A recent article called "Gamma Radiation Fluctuations During Alternative Healing Therapy" (M. Sue Benford, Joseph Talnagi, Deborah Burr Doss, Shane Boosey, and Larry E. Arnold, Alternative Therapies, Vol. 5. No. 4, July 1999) could have been good science. The experimenters simply needed to know more about what they were doing.
The empirical claim is made in this paper that various kinds of "energy therapies" such as therapeutic touch, Polarity therapy, Reiki, and others can be empirically shown to reduce the amount of gamma radiation from a human body. This is purported to represent a clue as to how these therapies may work, by "redirecting" energy flows.
In the reported experiment, a single Sodium Iodide gamma ray detector registered counts
as it was moved from a point in space near the patient's head to the pelvic area. Ten
standing-observer, ten sham therapy, and ten active therapy sessions were conducted.
"Polarity therapy" was used in which the therapist attempts to realign the "vital energy . . .
that is innate to all living beings." The detector was attached to a recording device. The
authors claim a consistent and dramatic decrease in the number of gamma rays
measured in a subject's electromagnetic field during Polarity therapy
Now, the experiment did not demonstrate that the human body emits gamma rays in any significant amount. This, by itself, would have been a result that defies known physics and worthy of headlines. Actually, if such a phenomenon existed, it would have been discovered long ago. For decades, physicists, who are nominally humans, have been standing next to gamma ray detectors far more sensitive than the one used here.
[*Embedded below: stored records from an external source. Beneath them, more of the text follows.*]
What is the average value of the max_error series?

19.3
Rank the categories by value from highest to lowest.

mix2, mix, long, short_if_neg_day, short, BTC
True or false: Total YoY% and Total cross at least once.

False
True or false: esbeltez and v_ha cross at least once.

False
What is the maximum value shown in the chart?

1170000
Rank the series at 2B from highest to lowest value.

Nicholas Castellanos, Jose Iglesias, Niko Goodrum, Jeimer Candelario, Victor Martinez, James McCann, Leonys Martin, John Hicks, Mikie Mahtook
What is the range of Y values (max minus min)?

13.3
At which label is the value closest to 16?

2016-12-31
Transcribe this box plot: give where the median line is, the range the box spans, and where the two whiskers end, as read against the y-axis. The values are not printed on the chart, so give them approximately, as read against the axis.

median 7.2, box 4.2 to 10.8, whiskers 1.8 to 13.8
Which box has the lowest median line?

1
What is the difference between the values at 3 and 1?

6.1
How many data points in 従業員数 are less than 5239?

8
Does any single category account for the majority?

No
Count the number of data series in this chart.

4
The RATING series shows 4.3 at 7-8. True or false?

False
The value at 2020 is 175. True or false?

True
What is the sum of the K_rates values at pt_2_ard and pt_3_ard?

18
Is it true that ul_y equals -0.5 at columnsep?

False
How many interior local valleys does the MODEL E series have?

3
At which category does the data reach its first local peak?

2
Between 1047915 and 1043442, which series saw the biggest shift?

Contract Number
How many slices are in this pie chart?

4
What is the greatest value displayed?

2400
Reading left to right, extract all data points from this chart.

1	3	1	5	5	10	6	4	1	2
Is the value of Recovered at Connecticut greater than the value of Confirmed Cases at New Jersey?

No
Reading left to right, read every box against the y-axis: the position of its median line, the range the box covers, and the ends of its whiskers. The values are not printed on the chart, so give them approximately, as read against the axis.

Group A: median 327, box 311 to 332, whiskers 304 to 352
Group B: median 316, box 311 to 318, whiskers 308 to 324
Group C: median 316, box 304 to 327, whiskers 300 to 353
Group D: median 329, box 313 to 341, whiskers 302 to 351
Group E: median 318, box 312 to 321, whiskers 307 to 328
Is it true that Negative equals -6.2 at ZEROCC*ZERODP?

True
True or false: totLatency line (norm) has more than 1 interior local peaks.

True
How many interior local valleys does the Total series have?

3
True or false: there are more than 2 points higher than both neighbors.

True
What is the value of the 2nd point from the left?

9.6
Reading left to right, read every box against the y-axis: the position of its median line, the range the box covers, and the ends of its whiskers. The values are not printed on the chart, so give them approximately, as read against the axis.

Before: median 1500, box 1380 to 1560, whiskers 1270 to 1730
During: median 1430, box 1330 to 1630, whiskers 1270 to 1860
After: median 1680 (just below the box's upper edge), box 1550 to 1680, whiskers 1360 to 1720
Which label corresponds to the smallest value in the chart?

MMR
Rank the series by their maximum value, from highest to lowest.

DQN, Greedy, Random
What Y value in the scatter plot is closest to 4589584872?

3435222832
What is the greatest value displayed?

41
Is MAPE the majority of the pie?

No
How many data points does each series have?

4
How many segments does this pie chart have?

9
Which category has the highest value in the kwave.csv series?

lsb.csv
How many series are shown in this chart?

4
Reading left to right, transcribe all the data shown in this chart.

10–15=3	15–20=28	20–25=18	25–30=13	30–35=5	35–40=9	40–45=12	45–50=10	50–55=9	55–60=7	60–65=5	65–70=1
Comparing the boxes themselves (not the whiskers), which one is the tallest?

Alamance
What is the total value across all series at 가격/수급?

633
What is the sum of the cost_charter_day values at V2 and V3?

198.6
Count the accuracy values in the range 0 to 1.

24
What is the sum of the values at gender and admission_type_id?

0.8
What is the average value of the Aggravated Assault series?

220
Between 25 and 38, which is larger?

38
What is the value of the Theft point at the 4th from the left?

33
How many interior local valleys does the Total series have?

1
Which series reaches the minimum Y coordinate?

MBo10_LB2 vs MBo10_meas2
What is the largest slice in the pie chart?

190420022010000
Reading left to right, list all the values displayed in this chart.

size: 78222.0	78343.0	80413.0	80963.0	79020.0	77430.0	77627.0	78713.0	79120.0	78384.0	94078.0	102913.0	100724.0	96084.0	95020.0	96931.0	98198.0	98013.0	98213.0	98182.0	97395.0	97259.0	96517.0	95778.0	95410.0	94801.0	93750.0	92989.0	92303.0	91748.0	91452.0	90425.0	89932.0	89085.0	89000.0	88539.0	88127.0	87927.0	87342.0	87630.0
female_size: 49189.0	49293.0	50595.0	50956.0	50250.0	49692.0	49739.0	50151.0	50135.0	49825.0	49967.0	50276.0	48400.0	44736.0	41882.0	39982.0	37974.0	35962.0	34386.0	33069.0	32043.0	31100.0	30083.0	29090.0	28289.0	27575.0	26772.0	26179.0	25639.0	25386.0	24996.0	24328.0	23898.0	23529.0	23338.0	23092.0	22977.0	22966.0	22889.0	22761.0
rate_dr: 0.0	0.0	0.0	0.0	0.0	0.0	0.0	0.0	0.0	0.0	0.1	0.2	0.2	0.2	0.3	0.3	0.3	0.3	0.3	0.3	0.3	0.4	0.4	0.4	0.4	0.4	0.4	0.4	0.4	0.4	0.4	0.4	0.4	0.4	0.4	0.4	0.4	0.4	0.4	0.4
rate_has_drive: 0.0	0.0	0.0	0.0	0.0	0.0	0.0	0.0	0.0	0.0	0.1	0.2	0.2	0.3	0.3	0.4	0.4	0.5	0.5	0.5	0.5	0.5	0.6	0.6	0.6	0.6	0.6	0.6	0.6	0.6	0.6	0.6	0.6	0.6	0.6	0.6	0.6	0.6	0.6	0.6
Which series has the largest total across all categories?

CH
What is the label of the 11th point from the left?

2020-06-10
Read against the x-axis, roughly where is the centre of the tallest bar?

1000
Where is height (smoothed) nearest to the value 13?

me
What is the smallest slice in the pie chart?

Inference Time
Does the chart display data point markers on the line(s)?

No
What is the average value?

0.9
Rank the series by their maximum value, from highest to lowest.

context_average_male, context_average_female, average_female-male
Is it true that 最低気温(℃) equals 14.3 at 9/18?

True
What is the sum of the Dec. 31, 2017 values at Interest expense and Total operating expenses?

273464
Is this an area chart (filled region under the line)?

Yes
Gamma rays are photons, quanta of electromagnetic radiation, with energies of a hundred thousand electron volts or more. Only nuclear reactions are known to produce particles with such energies. The human body contains some radioactive material, but the level of radiation is so small that it is very difficult to detect. Even so, that radioactivity is essentially no different than what can be found in a rock or seawater and has nothing to do with the fundamental biological processes of living matter. These are chemical in nature and involve much lower energies, in the range of a few electron volts. Furthermore, no evidence exists for any special vital energy and no reason to associate any such hypothesis with gamma rays (see my column "The Energy Field of Life." SB Vol. 8, No. 2, June 1998 and my article "Bioenergetic Fields," Sci. Rev. Alt. Med. Vol. 3, No. 1, Spring/Summer 1999).
In any case, the experiment reported in Alternative Therapies was far too crude and insensitive to measure nuclear gamma radiation from anything. Any nearby physics professor or graduate student would have recommended, first of all, that the experiment be conducted under a shield, say in a sub-basement but more preferably underground in a mine or tunnel under a mountain. This is necessary to eliminate cosmic ray background, which is most likely what they were measuring with their setup.
To assure that they were measuring high energy particles, the physicist would have recommended that the experimenters perform pulse-height analysis on the signal. The authors claim to have used a radioactive source to calibrate their apparatus, but they do not present any data on what the detector read in the absence of this source.
The experimenters would also have been advised that using a single detector channel was
hopeless. Two detectors operated in time coincidence is a bare minimum for any nuclear
counting experiment. Other provisions, such as a magnetic field to deflect away charged
particles (gamma rays are electrically neutral) and some kind of directional information,
which can be done with a multiple-counter arrangement, would be highly recommended.
Otherwise the detector will be overwhelmed by the far greater number of low energy
cosmic ray particles passing through.
The intensity of cosmic rays falls very steeply with energy, and any number of small effects such as temperature or moisture changes in the lab will cause the signal in a single detector to fluctuate widely, far more than expected from the normal statistics that was assumed in the analysis of the data in this experiment. Their claim of a statistically significant result is unjustified. All this stuff is well known, but you have to take a lot of physics and math courses to learn it.
In short, the experiment may be feasible. But the way it was done was too crude, too lacking in the most rudimentary controls, to be taken seriously. The authors appear to have succumbed to the fatal temptation of seeing what they wanted to see.
Thanks to Dr. John E. Dodes for alerting me to the paper and commenting on a earlier draft of this column. Thanks also to Professor David Yount for his comments.